(Dataset content Opens)
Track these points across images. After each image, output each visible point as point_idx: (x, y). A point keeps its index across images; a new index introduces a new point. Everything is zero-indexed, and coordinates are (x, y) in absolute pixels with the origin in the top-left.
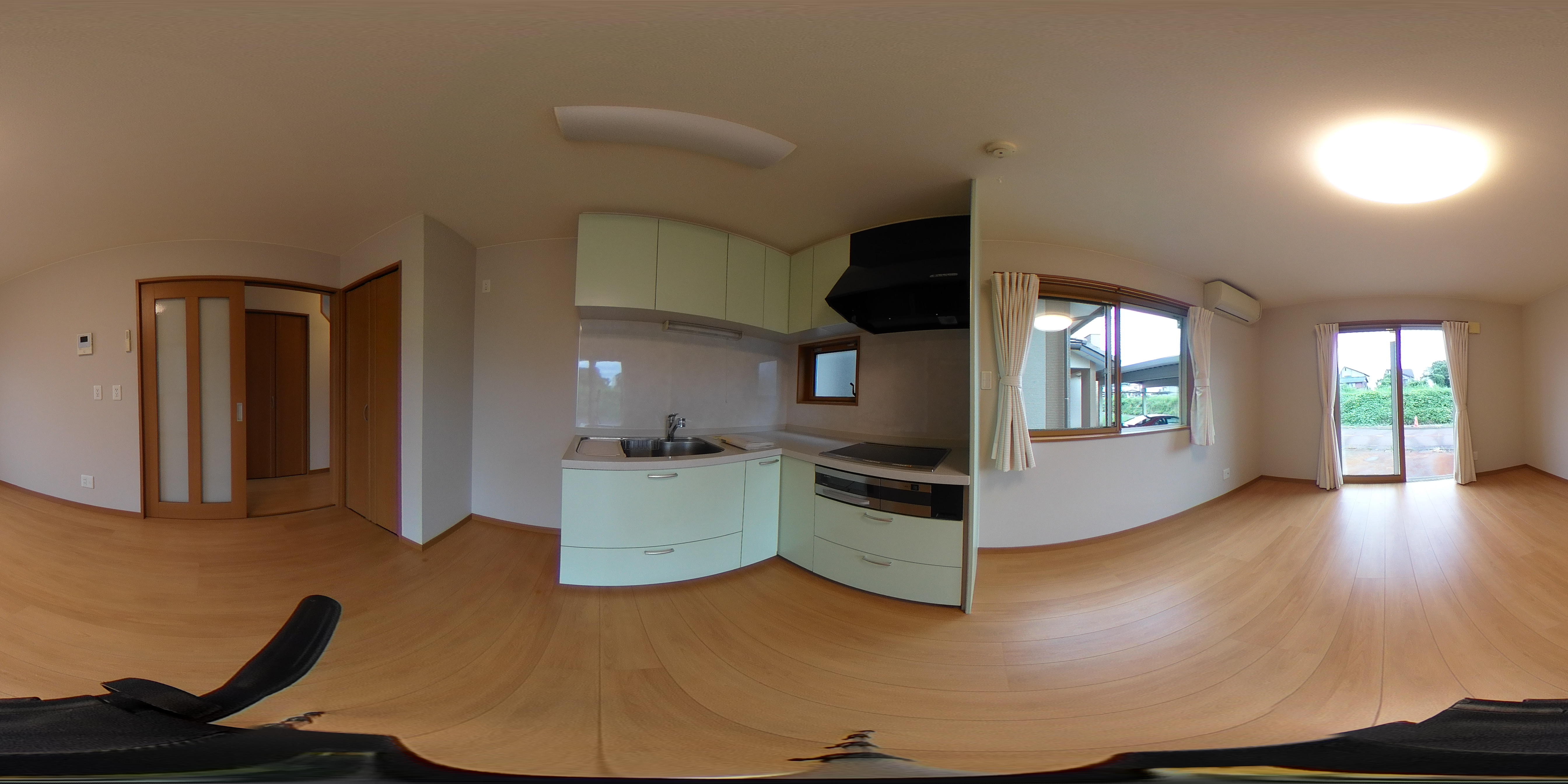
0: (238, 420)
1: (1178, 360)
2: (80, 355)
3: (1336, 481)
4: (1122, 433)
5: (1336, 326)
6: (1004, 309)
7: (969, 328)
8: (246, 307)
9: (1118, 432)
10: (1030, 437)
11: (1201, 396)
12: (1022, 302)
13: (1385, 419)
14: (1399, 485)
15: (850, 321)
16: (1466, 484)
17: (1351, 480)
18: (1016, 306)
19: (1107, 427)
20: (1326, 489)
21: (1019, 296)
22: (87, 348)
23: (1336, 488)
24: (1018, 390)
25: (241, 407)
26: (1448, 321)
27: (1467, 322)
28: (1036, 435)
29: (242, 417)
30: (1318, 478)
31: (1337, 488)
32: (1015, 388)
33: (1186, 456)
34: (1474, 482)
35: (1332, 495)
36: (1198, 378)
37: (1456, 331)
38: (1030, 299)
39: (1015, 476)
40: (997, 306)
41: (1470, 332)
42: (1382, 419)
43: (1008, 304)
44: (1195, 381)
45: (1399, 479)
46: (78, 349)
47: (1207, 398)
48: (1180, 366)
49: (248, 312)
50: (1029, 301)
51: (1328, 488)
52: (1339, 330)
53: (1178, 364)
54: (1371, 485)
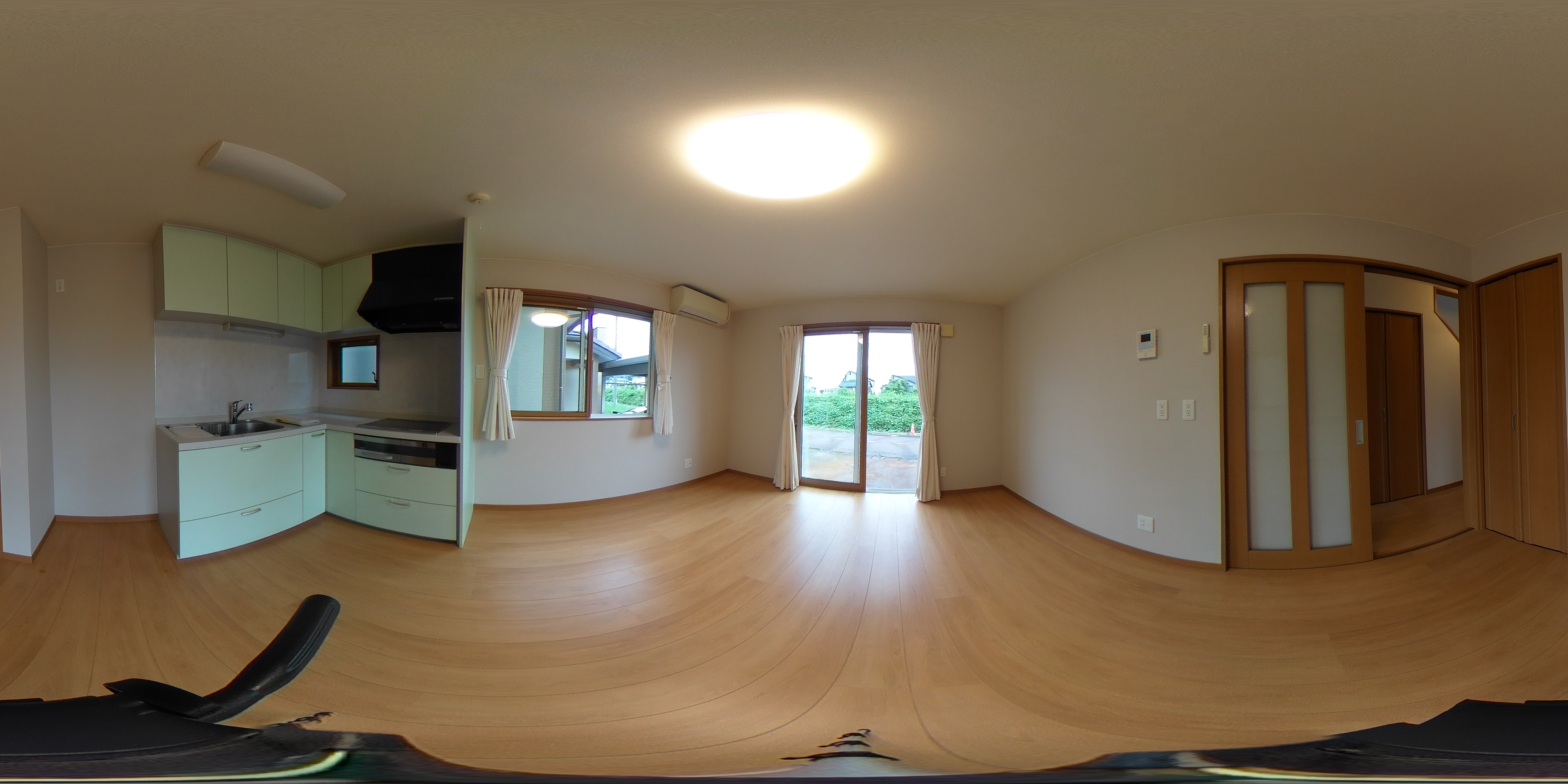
(Dataset content Closes)
About this exercise
Reproduce the listing above with "absolute pixels" renamed to "image pixels" and every other line left unchanged, omitting the pictures.

Exercise answer
Track these points across images. After each image, output each visible point as point_idx: (x, y). A point keeps its index across images; a new index introduces a new point. Everything is zero-indexed, and coordinates are (x, y) in image pixels with the origin in the top-left.
0: (238, 420)
1: (1178, 360)
2: (80, 355)
3: (1336, 481)
4: (1122, 433)
5: (1336, 326)
6: (1004, 309)
7: (969, 328)
8: (246, 307)
9: (1118, 432)
10: (1030, 437)
11: (1201, 396)
12: (1022, 302)
13: (1385, 419)
14: (1399, 485)
15: (850, 321)
16: (1466, 484)
17: (1351, 480)
18: (1016, 306)
19: (1107, 427)
20: (1326, 489)
21: (1019, 296)
22: (87, 348)
23: (1336, 488)
24: (1018, 390)
25: (241, 407)
26: (1448, 321)
27: (1467, 322)
28: (1036, 435)
29: (242, 417)
30: (1318, 478)
31: (1337, 488)
32: (1015, 388)
33: (1186, 456)
34: (1474, 482)
35: (1332, 495)
36: (1198, 378)
37: (1456, 331)
38: (1030, 299)
39: (1015, 476)
40: (997, 306)
41: (1470, 332)
42: (1382, 419)
43: (1008, 304)
44: (1195, 381)
45: (1399, 479)
46: (78, 349)
47: (1207, 398)
48: (1180, 366)
49: (248, 312)
50: (1029, 301)
51: (1328, 488)
52: (1339, 330)
53: (1178, 364)
54: (1371, 485)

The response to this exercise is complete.